Payments are expected to play a significant role in the economic recovery that will take place as the Covid-19 pandemic eases, says a new report from Boston-based Aite Group.
The ways payments can help jump-start the economic recovery include reducing friction at the point-of-sale, increasing payment access, and integrating the digital and physical worlds of commerce, according to the report titled “The Impact of the COVID-19 Pandemic on Commerce and Payments.”
“Right now, merchants are having a tough time attracting new customers and retaining existing ones, if either have any money to spend,” says Thad Peterson, a senior analyst for Aite and author of the report. “Anything that can be done to remove friction from payments can improve sales and help with customer retention.”
One way to reduce friction at the point-of-sale is to increase acceptance of contactless cards and mobile wallets, as doing so can help in-store shoppers avoid contact with POS terminals or with cashiers. Contactless card usage has increased since the pandemic hit the United States in March, according to a data round-up from the U.S. Payments Forum, a Princeton Junction, N.J.-based payments association.

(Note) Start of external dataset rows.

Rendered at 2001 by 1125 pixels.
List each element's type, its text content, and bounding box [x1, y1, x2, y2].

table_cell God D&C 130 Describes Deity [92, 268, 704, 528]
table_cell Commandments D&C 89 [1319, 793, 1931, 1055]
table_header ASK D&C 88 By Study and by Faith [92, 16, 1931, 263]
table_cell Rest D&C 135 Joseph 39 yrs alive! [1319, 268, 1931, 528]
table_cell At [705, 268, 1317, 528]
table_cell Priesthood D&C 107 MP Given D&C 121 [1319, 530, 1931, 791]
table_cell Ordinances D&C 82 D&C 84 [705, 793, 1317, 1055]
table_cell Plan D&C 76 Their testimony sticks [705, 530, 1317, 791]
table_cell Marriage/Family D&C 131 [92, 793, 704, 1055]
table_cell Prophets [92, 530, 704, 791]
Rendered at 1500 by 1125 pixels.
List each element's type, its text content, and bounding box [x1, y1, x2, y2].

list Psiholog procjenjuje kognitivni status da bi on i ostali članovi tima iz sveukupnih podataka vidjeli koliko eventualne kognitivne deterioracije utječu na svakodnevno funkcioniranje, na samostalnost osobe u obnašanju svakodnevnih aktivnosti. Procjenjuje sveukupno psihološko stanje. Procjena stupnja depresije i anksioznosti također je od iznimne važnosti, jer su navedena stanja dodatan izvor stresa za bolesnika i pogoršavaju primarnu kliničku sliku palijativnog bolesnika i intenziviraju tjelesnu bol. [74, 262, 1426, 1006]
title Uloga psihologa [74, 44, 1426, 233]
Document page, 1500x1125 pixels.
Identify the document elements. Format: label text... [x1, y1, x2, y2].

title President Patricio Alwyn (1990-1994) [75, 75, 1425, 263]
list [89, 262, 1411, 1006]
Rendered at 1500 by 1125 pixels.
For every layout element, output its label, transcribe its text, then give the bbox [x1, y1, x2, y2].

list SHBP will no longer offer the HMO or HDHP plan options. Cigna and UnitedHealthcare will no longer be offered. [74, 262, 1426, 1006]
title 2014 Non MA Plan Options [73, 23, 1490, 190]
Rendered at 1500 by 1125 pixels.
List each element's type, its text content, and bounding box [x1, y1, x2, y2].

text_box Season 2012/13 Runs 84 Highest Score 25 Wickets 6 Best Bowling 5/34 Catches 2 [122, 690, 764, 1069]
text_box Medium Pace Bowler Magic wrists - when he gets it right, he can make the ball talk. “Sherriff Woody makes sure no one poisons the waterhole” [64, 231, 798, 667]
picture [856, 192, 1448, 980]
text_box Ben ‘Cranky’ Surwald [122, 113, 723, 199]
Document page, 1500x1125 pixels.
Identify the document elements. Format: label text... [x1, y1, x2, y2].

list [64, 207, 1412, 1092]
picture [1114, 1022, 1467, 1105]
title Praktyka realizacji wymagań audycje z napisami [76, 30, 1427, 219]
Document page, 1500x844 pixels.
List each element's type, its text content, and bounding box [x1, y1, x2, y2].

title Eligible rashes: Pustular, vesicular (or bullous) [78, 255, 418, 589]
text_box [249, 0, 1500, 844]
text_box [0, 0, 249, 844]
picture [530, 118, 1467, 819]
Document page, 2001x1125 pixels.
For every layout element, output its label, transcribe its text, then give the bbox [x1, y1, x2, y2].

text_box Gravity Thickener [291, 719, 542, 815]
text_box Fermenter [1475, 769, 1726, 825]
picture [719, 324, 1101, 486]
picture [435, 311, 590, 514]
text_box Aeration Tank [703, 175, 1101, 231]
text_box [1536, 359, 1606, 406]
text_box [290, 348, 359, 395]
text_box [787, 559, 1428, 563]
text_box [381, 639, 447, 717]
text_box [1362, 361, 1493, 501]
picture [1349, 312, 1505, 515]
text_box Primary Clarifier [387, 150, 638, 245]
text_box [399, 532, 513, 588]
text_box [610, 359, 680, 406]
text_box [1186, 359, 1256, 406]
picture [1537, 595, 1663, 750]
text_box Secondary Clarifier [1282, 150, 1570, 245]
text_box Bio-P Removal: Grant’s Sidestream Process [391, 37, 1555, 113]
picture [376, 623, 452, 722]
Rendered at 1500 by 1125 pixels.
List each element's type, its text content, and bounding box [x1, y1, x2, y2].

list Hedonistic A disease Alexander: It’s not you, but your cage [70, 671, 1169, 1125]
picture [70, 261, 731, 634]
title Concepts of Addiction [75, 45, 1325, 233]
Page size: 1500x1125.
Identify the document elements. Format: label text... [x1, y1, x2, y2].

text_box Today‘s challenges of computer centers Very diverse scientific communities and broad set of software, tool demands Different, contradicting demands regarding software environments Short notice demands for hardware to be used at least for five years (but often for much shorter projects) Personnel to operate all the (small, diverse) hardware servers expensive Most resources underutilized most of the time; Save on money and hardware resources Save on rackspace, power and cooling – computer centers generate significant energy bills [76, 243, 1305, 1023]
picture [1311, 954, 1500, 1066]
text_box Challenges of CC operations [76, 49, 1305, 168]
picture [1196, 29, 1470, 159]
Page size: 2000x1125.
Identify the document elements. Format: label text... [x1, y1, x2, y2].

Visa Inc. reports that contactless card usage in the U.S. has increased 150% since March 2019. At the same time, mobile-wallet usage has grown in recent years, with 36.3% of global users having made a proximity mobile payment in 2019, the Aite report says.
“Consumers have been driving more contactless payment usage in-store during the pandemic for reasons related to social distancing, as opposed to merchants,” Peterson says.
Online shopping, which has boomed during the pandemic, as well as buying online and picking up in-store or curbside are expected to remain strong post pandemic as consumers continue to embrace the convenience of both channels, Peterson says. Target Corp., for example, reported Wednesday that e-commerce services and curbside pickup service jumped more than 700% for the quarter ended August 1. Overall, online sales and sales at stores open for at least a year climbed by 24.3% during the quarter, a record high, the retailer says.
Ways retailers can remove friction for online sales include keeping consumer credit cards on file to speed checkout, offering one-click checkout, or accepting PayPal.
“What merchants don’t want is for consumers to abandon a shopping cart during checkout because they have to enter a great deal of payment information,” Peterson says.
Adding alternative payment options such as Venmo, AliPay, or WeChat Pay can help attract and retain customers. Merchants can determine what alternative payment methods to add based on the geographic makeup of their customers. “If you have a lot of customers that live in Asia, adding AliPay or WeChat makes sense,” says Peterson.
Loyalty programs will likely be a potent customer-retention tool in the post-pandemic recovery, as they are a way for merchants to recognize a shopper’s value. “This is a tough time for a lot of consumers, and recognition of their value to the retailer will strengthen the value of the retailer to that consumer,” the report says. “Extend or eliminate point expirations and include powerful offers for specific actions, such as triple points for behaviors, products, or categories, that will strengthen the business. Also, POS loyalty programs have come of age in the past few years, and they provide an opportunity to immediately reinforce the customer’s purchase decision at the POS.”